Step 1 : Element: Calcium Hydrogen Carbon oxygen
% composition: 24.7% 1.24% 14.8% 59.3%
Now the moles of calcium = $\dfrac{24.7}{40}=0.6175$
moles of Hydrogen = $\dfrac{1.24}{1}=1.24$
moles of carbon = $\dfrac{14.8}{12}=1.23$
moles of oxygen = $\dfrac{59.3}{16}=3.70625$
So, the ratio of moles of the elements of the compound Ca : H : C : O = 0.6175 : 1.24 : 1.23 : 3.70625
 Step 2: Now, divide these values with the smallest one to find the whole ratio, we will get:
\[\dfrac{0.6175}{0.6175}:\dfrac{1.24}{0.6175}:\dfrac{1.23}{0.6175}:\dfrac{3.70625}{0.6725}\]
So, the ratio of the element present in a compound will be 1 : 2 : 2 : 6,
Thus the empirical formula will be $Ca{{H}_{2}}{{C}_{2}}{{O}_{6}}$
Now, we have to calculate the molecular formula so for this we will use the formula:
\[n\text{ }=\dfrac{Empirical\,formula\,mass}{molecular\,mass}\]……………. (1)
So, the empirical formula mass will be calculated by finding the molar mass of the compound $Ca{{H}_{2}}{{C}_{2}}{{O}_{6}}$ and the molar mass will be 162. Molecular weight/ mass of substance is given as 162 in the question.
Now put the values in equation (1), we will get
\[n=\dfrac{162}{162}=1\]
Therefore, the molecular formula will be the same as the empirical formula because the value of n is 1 and if we multiply this value with the empirical one it will remain the same.

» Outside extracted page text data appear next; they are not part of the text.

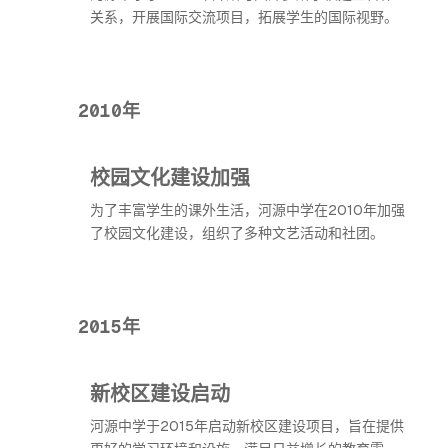
关系，开展国际交流项目，拓展学生的国际视野。
2010年
校园文化建设加强
为了丰富学生的课外生活，河源中学在2010年加强
了校园文化建设，组织了多种文艺活动和社团。
2015年
新校区建设启动
河源中学于2015年启动新校区建设项目，旨在提供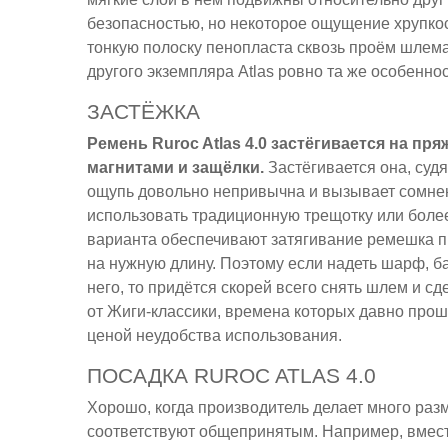
безопасностью, но некоторое ощущение хрупкос
тонкую полоску пенопласта сквозь проём шлема
другого экземпляра Atlas ровно та же особеннос
ЗАСТЁЖКА
Ремень Ruroc Atlas 4.0 застёгивается на пр
магнитами и защёлки.
Застёгивается она, суд
ощупь довольно непривычна и вызывает сомнен
использовать традиционную трещотку или более
варианта обеспечивают затягивание ремешка п
на нужную длину. Поэтому если надеть шарф, б
него, то придётся скорей всего снять шлем и с
от Жиги-классики, времена которых давно прошл
ценой неудобства использования.
ПОСАДКА RUROC ATLAS 4.0
Хорошо, когда производитель делает много раз
соответствуют общепринятым. Например, вмест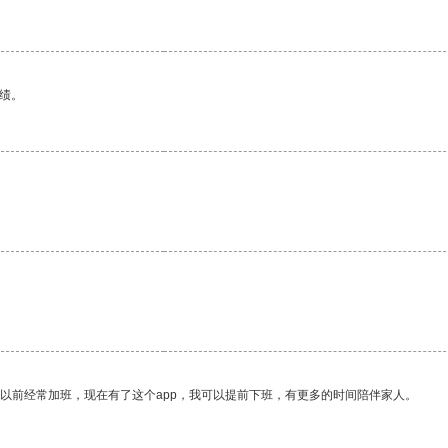
绩。
我以前经常加班，现在有了这个app，我可以提前下班，有更多的时间陪伴家人。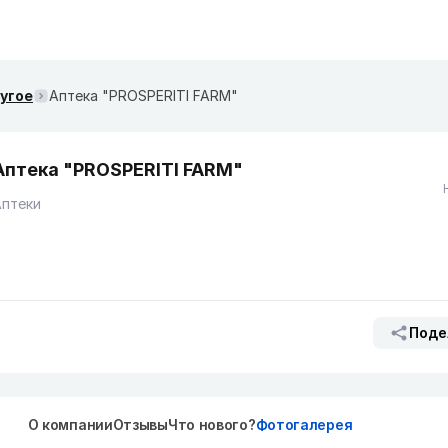
ругое
Аптека "PROSPERITI FARM"
Аптека "PROSPERITI FARM"
Аптеки
Поде
О компании
Отзывы
Что нового?
Фотогалерея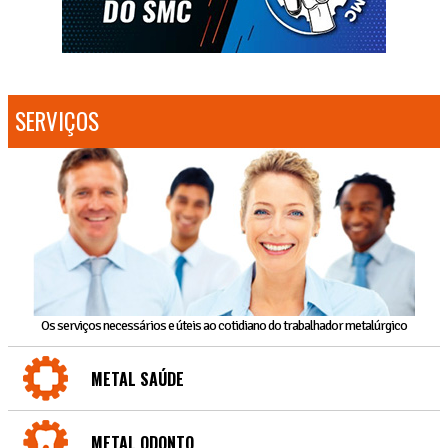
SERVIÇOS
Os serviços necessários e úteis ao cotidiano do trabalhador metalúrgico
METAL SAÚDE
METAL ODONTO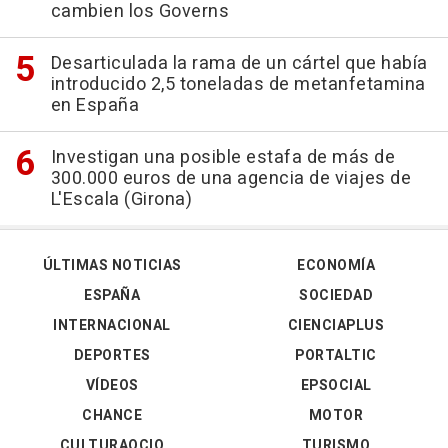
cambien los Governs
Desarticulada la rama de un cártel que había
introducido 2,5 toneladas de metanfetamina
en España
Investigan una posible estafa de más de
300.000 euros de una agencia de viajes de
L'Escala (Girona)
ÚLTIMAS NOTICIAS
ECONOMÍA
ESPAÑA
SOCIEDAD
INTERNACIONAL
CIENCIAPLUS
DEPORTES
PORTALTIC
VÍDEOS
EPSOCIAL
CHANCE
MOTOR
CULTURAOCIO
TURISMO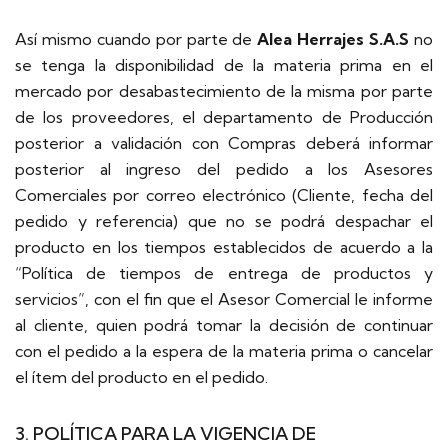
Así mismo cuando por parte de
Alea Herrajes S.A.S
no
se tenga la disponibilidad de la materia prima en el
mercado por desabastecimiento de la misma por parte
de los proveedores, el departamento de Producción
posterior a validación con Compras deberá informar
posterior al ingreso del pedido a los Asesores
Comerciales por correo electrónico (Cliente, fecha del
pedido y referencia) que no se podrá despachar el
producto en los tiempos establecidos de acuerdo a la
“Política de tiempos de entrega de productos y
servicios”, con el fin que el Asesor Comercial le informe
al cliente, quien podrá tomar la decisión de continuar
con el pedido a la espera de la materia prima o cancelar
el ítem del producto en el pedido.
3. POLÍTICA PARA LA VIGENCIA DE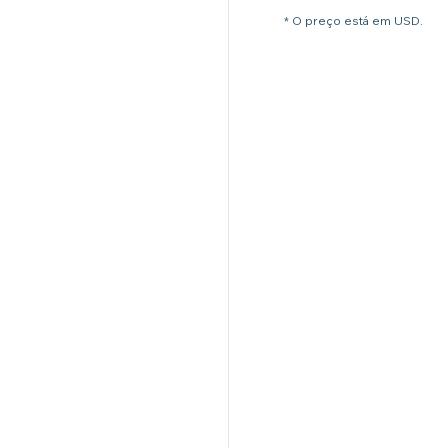
* O preço está em USD.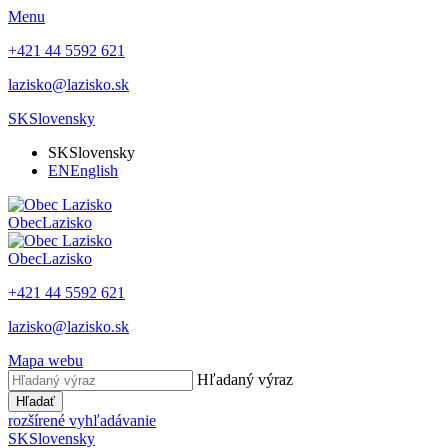
Menu
+421 44 5592 621
lazisko@lazisko.sk
SK
Slovensky
SK
Slovensky
EN
English
Obec
Lazisko
Obec
Lazisko
+421 44 5592 621
lazisko@lazisko.sk
Mapa webu
Hľadaný výraz
Hľadať
rozšírené vyhľadávanie
SK
Slovensky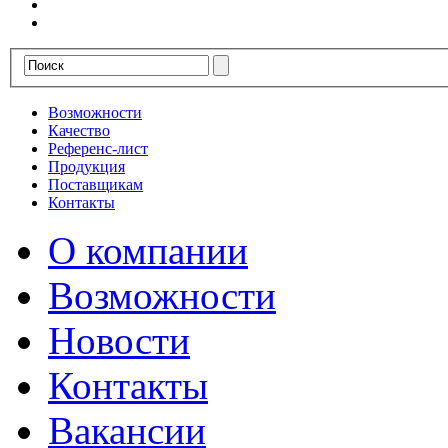
Возможности
Качество
Референс-лист
Продукция
Поставщикам
Контакты
О компании
Возможности
Новости
Контакты
Вакансии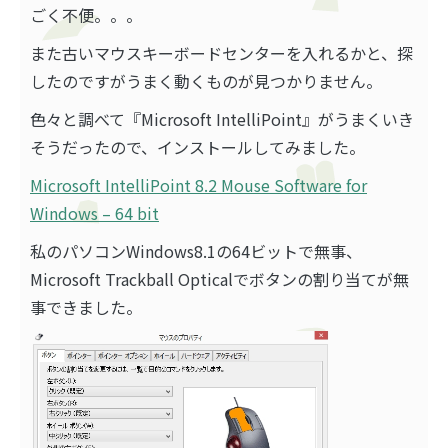
ごく不便。。。
また古いマウスキーボードセンターを入れるかと、探
したのですがうまく動くものが見つかりません。
色々と調べて『Microsoft IntelliPoint』がうまくいき
そうだったので、インストールしてみました。
Microsoft IntelliPoint 8.2 Mouse Software for
Windows – 64 bit
私のパソコンWindows8.1の64ビットで無事、
Microsoft Trackball Opticalでボタンの割り当てが無
事できました。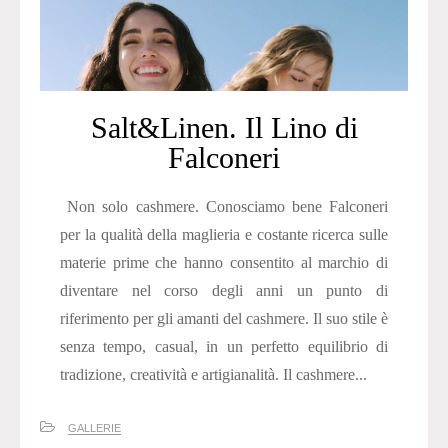
Salt&Linen. Il Lino di
Falconeri
Non solo cashmere. Conosciamo bene Falconeri
per la qualità della maglieria e costante ricerca sulle
materie prime che hanno consentito al marchio di
diventare nel corso degli anni un punto di
riferimento per gli amanti del cashmere. Il suo stile è
senza tempo, casual, in un perfetto equilibrio di
tradizione, creatività e artigianalità. Il cashmere...
GALLERIE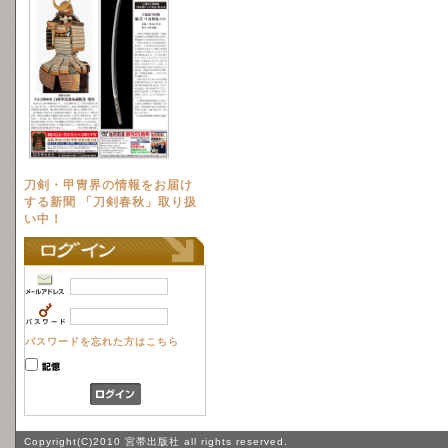
刀剣・甲冑界の情報をお届け
する新聞 「刀剣春秋」取り扱
い中！
パスワードを忘れた方はこちら
Copyright(C)2010 宮帯出版社 all rights reserved.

Thus the molecular formula is $Ca{{H}_{2}}{{C}_{2}}{{O}_{6}}$

Note: Molecular formula will be equal to n multiplied with empirical formula. If we are asked to find the percentage composition of each of the elements in a compound then we will use the formula $%\,composition=\dfrac{Atomicity\times Atomic\,mass}{Molar\,mass}\times 100$, where atomicity refers to no. of atoms of an element in a compound.